Her assailant twice left the scene and returned to continue the assault; 38 witnesses watched
from their apartment windows, neither coming to her aid,
nor calling the police as she cried for help.
The public was outraged over the apparent callousness and lack
of social responsibility on the part of the bystanders.
Intrigued by the bystander's inaction, Princeton Psychology John Darley
and his colleague Bibb Litany decided to try to identify the factors
that produced this type of passivity.
>> The key to unlocking this is the fact that 38 people failed to help, that's what shocks us
and if we picture one person looking, turning away and failing to help,
another person looking, turning away, that's awful, that's terrifying.

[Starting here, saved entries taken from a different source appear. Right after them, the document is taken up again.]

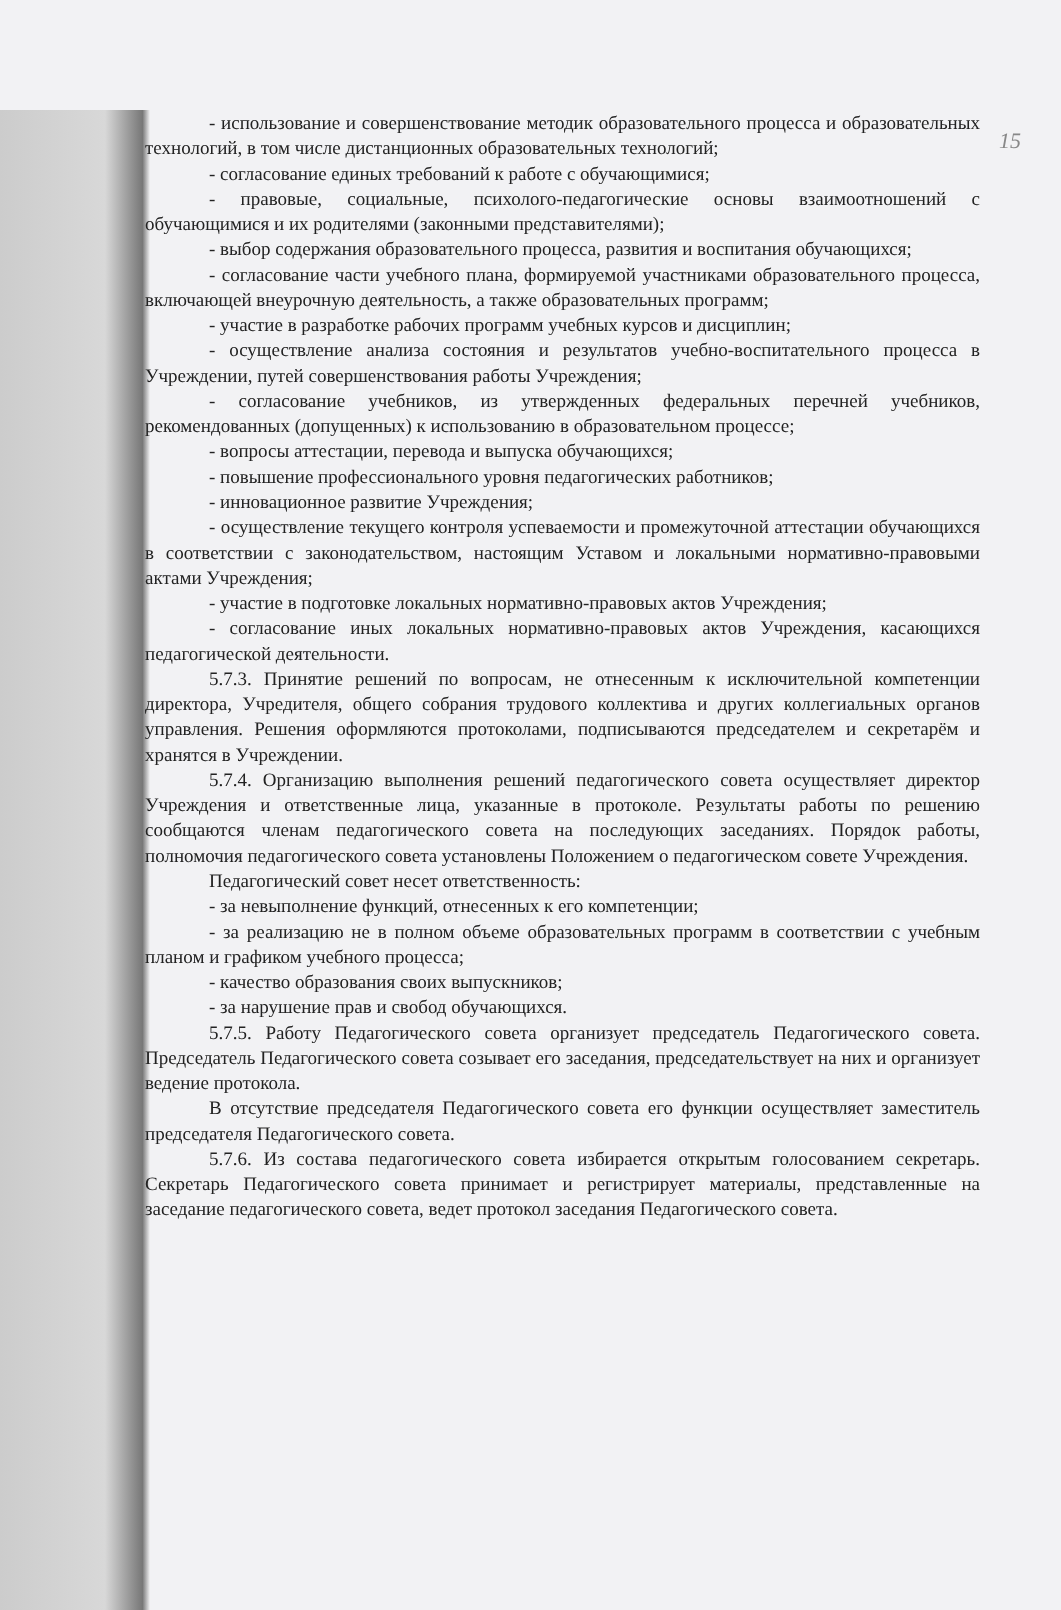15
- использование и совершенствование методик образовательного процесса и образовательных технологий, в том числе дистанционных образовательных технологий;
- согласование единых требований к работе с обучающимися;
- правовые, социальные, психолого-педагогические основы взаимоотношений с обучающимися и их родителями (законными представителями);
- выбор содержания образовательного процесса, развития и воспитания обучающихся;
- согласование части учебного плана, формируемой участниками образовательного процесса, включающей внеурочную деятельность, а также образовательных программ;
- участие в разработке рабочих программ учебных курсов и дисциплин;
- осуществление анализа состояния и результатов учебно-воспитательного процесса в Учреждении, путей совершенствования работы Учреждения;
- согласование учебников, из утвержденных федеральных перечней учебников, рекомендованных (допущенных) к использованию в образовательном процессе;
- вопросы аттестации, перевода и выпуска обучающихся;
- повышение профессионального уровня педагогических работников;
- инновационное развитие Учреждения;
- осуществление текущего контроля успеваемости и промежуточной аттестации обучающихся в соответствии с законодательством, настоящим Уставом и локальными нормативно-правовыми актами Учреждения;
- участие в подготовке локальных нормативно-правовых актов Учреждения;
- согласование иных локальных нормативно-правовых актов Учреждения, касающихся педагогической деятельности.
5.7.3. Принятие решений по вопросам, не отнесенным к исключительной компетенции директора, Учредителя, общего собрания трудового коллектива и других коллегиальных органов управления. Решения оформляются протоколами, подписываются председателем и секретарём и хранятся в Учреждении.
5.7.4. Организацию выполнения решений педагогического совета осуществляет директор Учреждения и ответственные лица, указанные в протоколе. Результаты работы по решению сообщаются членам педагогического совета на последующих заседаниях. Порядок работы, полномочия педагогического совета установлены Положением о педагогическом совете Учреждения.
Педагогический совет несет ответственность:
- за невыполнение функций, отнесенных к его компетенции;
- за реализацию не в полном объеме образовательных программ в соответствии с учебным планом и графиком учебного процесса;
- качество образования своих выпускников;
- за нарушение прав и свобод обучающихся.
5.7.5. Работу Педагогического совета организует председатель Педагогического совета. Председатель Педагогического совета созывает его заседания, председательствует на них и организует ведение протокола.
В отсутствие председателя Педагогического совета его функции осуществляет заместитель председателя Педагогического совета.
5.7.6. Из состава педагогического совета избирается открытым голосованием секретарь. Секретарь Педагогического совета принимает и регистрирует материалы, представленные на заседание педагогического совета, ведет протокол заседания Педагогического совета.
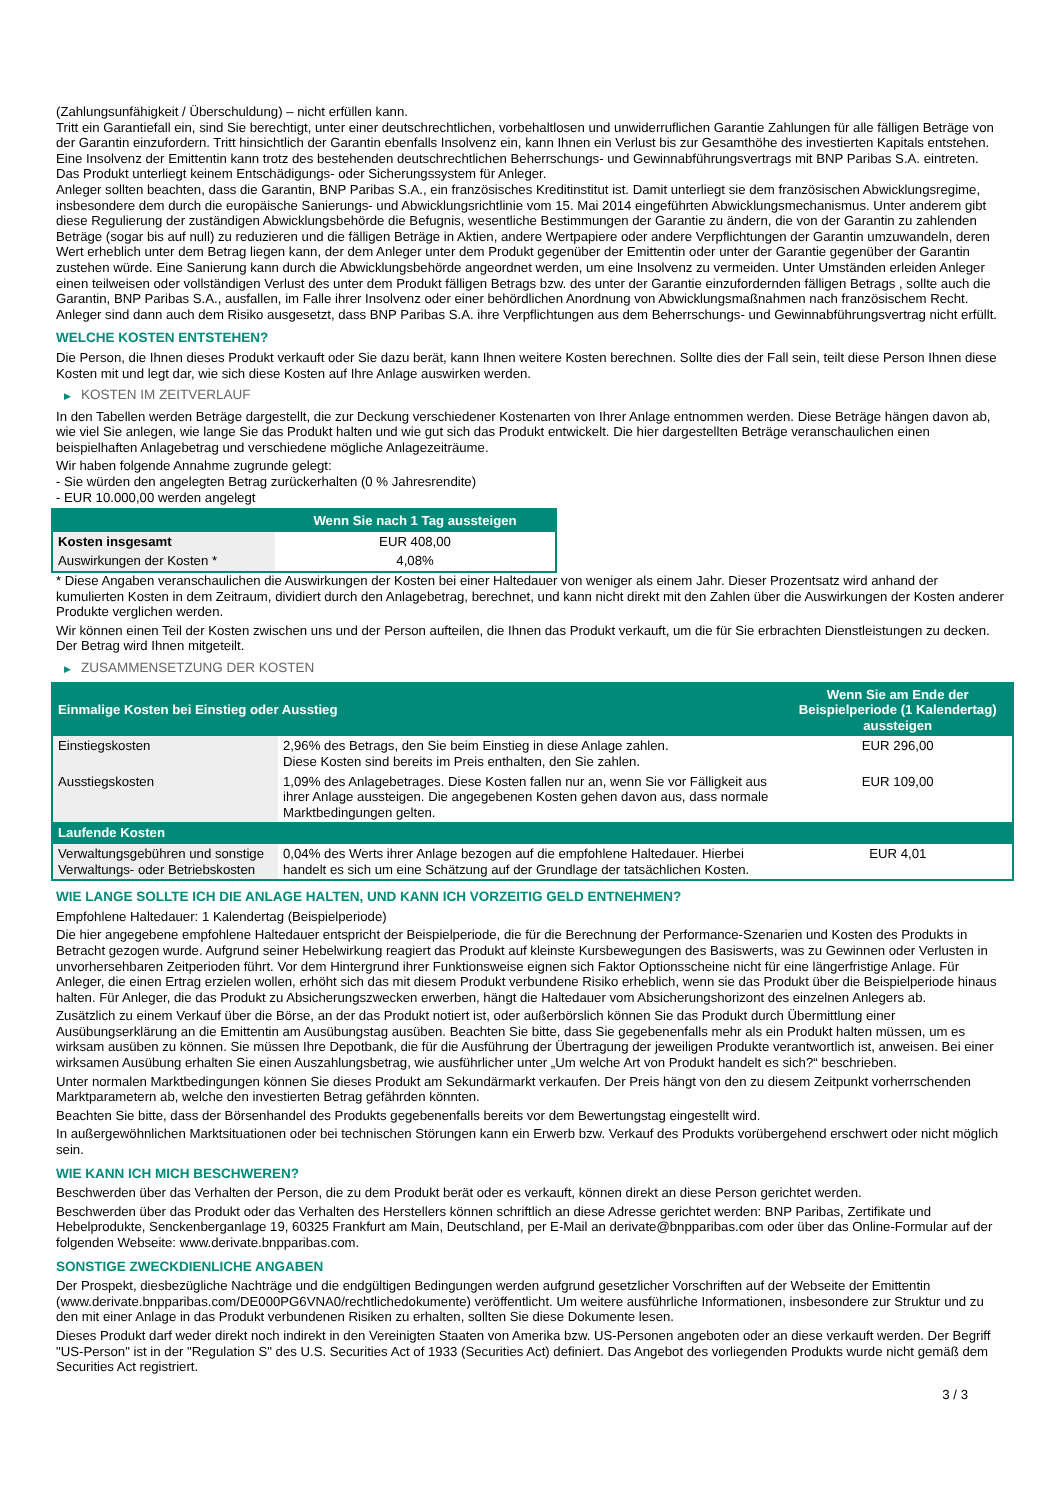(Zahlungsunfähigkeit / Überschuldung) – nicht erfüllen kann.
Tritt ein Garantiefall ein, sind Sie berechtigt, unter einer deutschrechtlichen, vorbehaltlosen und unwiderruflichen Garantie Zahlungen für alle fälligen Beträge von der Garantin einzufordern. Tritt hinsichtlich der Garantin ebenfalls Insolvenz ein, kann Ihnen ein Verlust bis zur Gesamthöhe des investierten Kapitals entstehen. Eine Insolvenz der Emittentin kann trotz des bestehenden deutschrechtlichen Beherrschungs- und Gewinnabführungsvertrags mit BNP Paribas S.A. eintreten.
Das Produkt unterliegt keinem Entschädigungs- oder Sicherungssystem für Anleger.
Anleger sollten beachten, dass die Garantin, BNP Paribas S.A., ein französisches Kreditinstitut ist. Damit unterliegt sie dem französischen Abwicklungsregime, insbesondere dem durch die europäische Sanierungs- und Abwicklungsrichtlinie vom 15. Mai 2014 eingeführten Abwicklungsmechanismus. Unter anderem gibt diese Regulierung der zuständigen Abwicklungsbehörde die Befugnis, wesentliche Bestimmungen der Garantie zu ändern, die von der Garantin zu zahlenden Beträge (sogar bis auf null) zu reduzieren und die fälligen Beträge in Aktien, andere Wertpapiere oder andere Verpflichtungen der Garantin umzuwandeln, deren Wert erheblich unter dem Betrag liegen kann, der dem Anleger unter dem Produkt gegenüber der Emittentin oder unter der Garantie gegenüber der Garantin zustehen würde. Eine Sanierung kann durch die Abwicklungsbehörde angeordnet werden, um eine Insolvenz zu vermeiden. Unter Umständen erleiden Anleger einen teilweisen oder vollständigen Verlust des unter dem Produkt fälligen Betrags bzw. des unter der Garantie einzufordernden fälligen Betrags , sollte auch die Garantin, BNP Paribas S.A., ausfallen, im Falle ihrer Insolvenz oder einer behördlichen Anordnung von Abwicklungsmaßnahmen nach französischem Recht. Anleger sind dann auch dem Risiko ausgesetzt, dass BNP Paribas S.A. ihre Verpflichtungen aus dem Beherrschungs- und Gewinnabführungsvertrag nicht erfüllt.
WELCHE KOSTEN ENTSTEHEN?
Die Person, die Ihnen dieses Produkt verkauft oder Sie dazu berät, kann Ihnen weitere Kosten berechnen. Sollte dies der Fall sein, teilt diese Person Ihnen diese Kosten mit und legt dar, wie sich diese Kosten auf Ihre Anlage auswirken werden.
▶ KOSTEN IM ZEITVERLAUF
In den Tabellen werden Beträge dargestellt, die zur Deckung verschiedener Kostenarten von Ihrer Anlage entnommen werden. Diese Beträge hängen davon ab, wie viel Sie anlegen, wie lange Sie das Produkt halten und wie gut sich das Produkt entwickelt. Die hier dargestellten Beträge veranschaulichen einen beispielhaften Anlagebetrag und verschiedene mögliche Anlagezeiträume.
Wir haben folgende Annahme zugrunde gelegt:
- Sie würden den angelegten Betrag zurückerhalten (0 % Jahresrendite)
- EUR 10.000,00 werden angelegt
| | Wenn Sie nach 1 Tag aussteigen |
| --- | --- |
| Kosten insgesamt | EUR 408,00 |
| Auswirkungen der Kosten * | 4,08% |
* Diese Angaben veranschaulichen die Auswirkungen der Kosten bei einer Haltedauer von weniger als einem Jahr. Dieser Prozentsatz wird anhand der kumulierten Kosten in dem Zeitraum, dividiert durch den Anlagebetrag, berechnet, und kann nicht direkt mit den Zahlen über die Auswirkungen der Kosten anderer Produkte verglichen werden.
Wir können einen Teil der Kosten zwischen uns und der Person aufteilen, die Ihnen das Produkt verkauft, um die für Sie erbrachten Dienstleistungen zu decken. Der Betrag wird Ihnen mitgeteilt.
▶ ZUSAMMENSETZUNG DER KOSTEN
| Einmalige Kosten bei Einstieg oder Ausstieg | | Wenn Sie am Ende der Beispielperiode (1 Kalendertag) aussteigen |
| --- | --- | --- |
| Einstiegskosten | 2,96% des Betrags, den Sie beim Einstieg in diese Anlage zahlen. Diese Kosten sind bereits im Preis enthalten, den Sie zahlen. | EUR 296,00 |
| Ausstiegskosten | 1,09% des Anlagebetrages. Diese Kosten fallen nur an, wenn Sie vor Fälligkeit aus ihrer Anlage aussteigen. Die angegebenen Kosten gehen davon aus, dass normale Marktbedingungen gelten. | EUR 109,00 |
| Laufende Kosten | | |
| Verwaltungsgebühren und sonstige Verwaltungs- oder Betriebskosten | 0,04% des Werts ihrer Anlage bezogen auf die empfohlene Haltedauer. Hierbei handelt es sich um eine Schätzung auf der Grundlage der tatsächlichen Kosten. | EUR 4,01 |
WIE LANGE SOLLTE ICH DIE ANLAGE HALTEN, UND KANN ICH VORZEITIG GELD ENTNEHMEN?
Empfohlene Haltedauer: 1 Kalendertag (Beispielperiode)
Die hier angegebene empfohlene Haltedauer entspricht der Beispielperiode, die für die Berechnung der Performance-Szenarien und Kosten des Produkts in Betracht gezogen wurde. Aufgrund seiner Hebelwirkung reagiert das Produkt auf kleinste Kursbewegungen des Basiswerts, was zu Gewinnen oder Verlusten in unvorhersehbaren Zeitperioden führt. Vor dem Hintergrund ihrer Funktionsweise eignen sich Faktor Optionsscheine nicht für eine längerfristige Anlage. Für Anleger, die einen Ertrag erzielen wollen, erhöht sich das mit diesem Produkt verbundene Risiko erheblich, wenn sie das Produkt über die Beispielperiode hinaus halten. Für Anleger, die das Produkt zu Absicherungszwecken erwerben, hängt die Haltedauer vom Absicherungshorizont des einzelnen Anlegers ab.
Zusätzlich zu einem Verkauf über die Börse, an der das Produkt notiert ist, oder außerbörslich können Sie das Produkt durch Übermittlung einer Ausübungserklärung an die Emittentin am Ausübungstag ausüben. Beachten Sie bitte, dass Sie gegebenenfalls mehr als ein Produkt halten müssen, um es wirksam ausüben zu können. Sie müssen Ihre Depotbank, die für die Ausführung der Übertragung der jeweiligen Produkte verantwortlich ist, anweisen. Bei einer wirksamen Ausübung erhalten Sie einen Auszahlungsbetrag, wie ausführlicher unter „Um welche Art von Produkt handelt es sich?“ beschrieben.
Unter normalen Marktbedingungen können Sie dieses Produkt am Sekundärmarkt verkaufen. Der Preis hängt von den zu diesem Zeitpunkt vorherrschenden Marktparametern ab, welche den investierten Betrag gefährden könnten.
Beachten Sie bitte, dass der Börsenhandel des Produkts gegebenenfalls bereits vor dem Bewertungstag eingestellt wird.
In außergewöhnlichen Marktsituationen oder bei technischen Störungen kann ein Erwerb bzw. Verkauf des Produkts vorübergehend erschwert oder nicht möglich sein.
WIE KANN ICH MICH BESCHWEREN?
Beschwerden über das Verhalten der Person, die zu dem Produkt berät oder es verkauft, können direkt an diese Person gerichtet werden.
Beschwerden über das Produkt oder das Verhalten des Herstellers können schriftlich an diese Adresse gerichtet werden: BNP Paribas, Zertifikate und Hebelprodukte, Senckenberganlage 19, 60325 Frankfurt am Main, Deutschland, per E-Mail an derivate@bnpparibas.com oder über das Online-Formular auf der folgenden Webseite: www.derivate.bnpparibas.com.
SONSTIGE ZWECKDIENLICHE ANGABEN
Der Prospekt, diesbezügliche Nachträge und die endgültigen Bedingungen werden aufgrund gesetzlicher Vorschriften auf der Webseite der Emittentin (www.derivate.bnpparibas.com/DE000PG6VNA0/rechtlichedokumente) veröffentlicht. Um weitere ausführliche Informationen, insbesondere zur Struktur und zu den mit einer Anlage in das Produkt verbundenen Risiken zu erhalten, sollten Sie diese Dokumente lesen.
Dieses Produkt darf weder direkt noch indirekt in den Vereinigten Staaten von Amerika bzw. US-Personen angeboten oder an diese verkauft werden. Der Begriff "US-Person" ist in der "Regulation S" des U.S. Securities Act of 1933 (Securities Act) definiert. Das Angebot des vorliegenden Produkts wurde nicht gemäß dem Securities Act registriert.
3 / 3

But if we realize that there were complex networks of relationships between the bystanders
and that these network tend -- these --
the effects that produces tend to cascade to produce no responding, then we get it and what's
so terrifying turns out to be the explanatory cue.
>> Darley and Litany hypothesize that the presence
of others can influence an individual's interpretation of events.
Emergencies occur infrequently and often are ambiguous; for example,
is this man experiencing a medical emergency or is he perhaps intoxicated?
Is action warranted in this situation?
When in a group, a person checks the reactions of others.
If other observers appear calm and indifferent, it is assumed everything must be okay;
one concludes the man must be drunk and continues walking.
By contrast, when a bystander is alone, the hypothesis predicts he or she is more likely
to assess a situation accurately and then provide help to the individual in distress.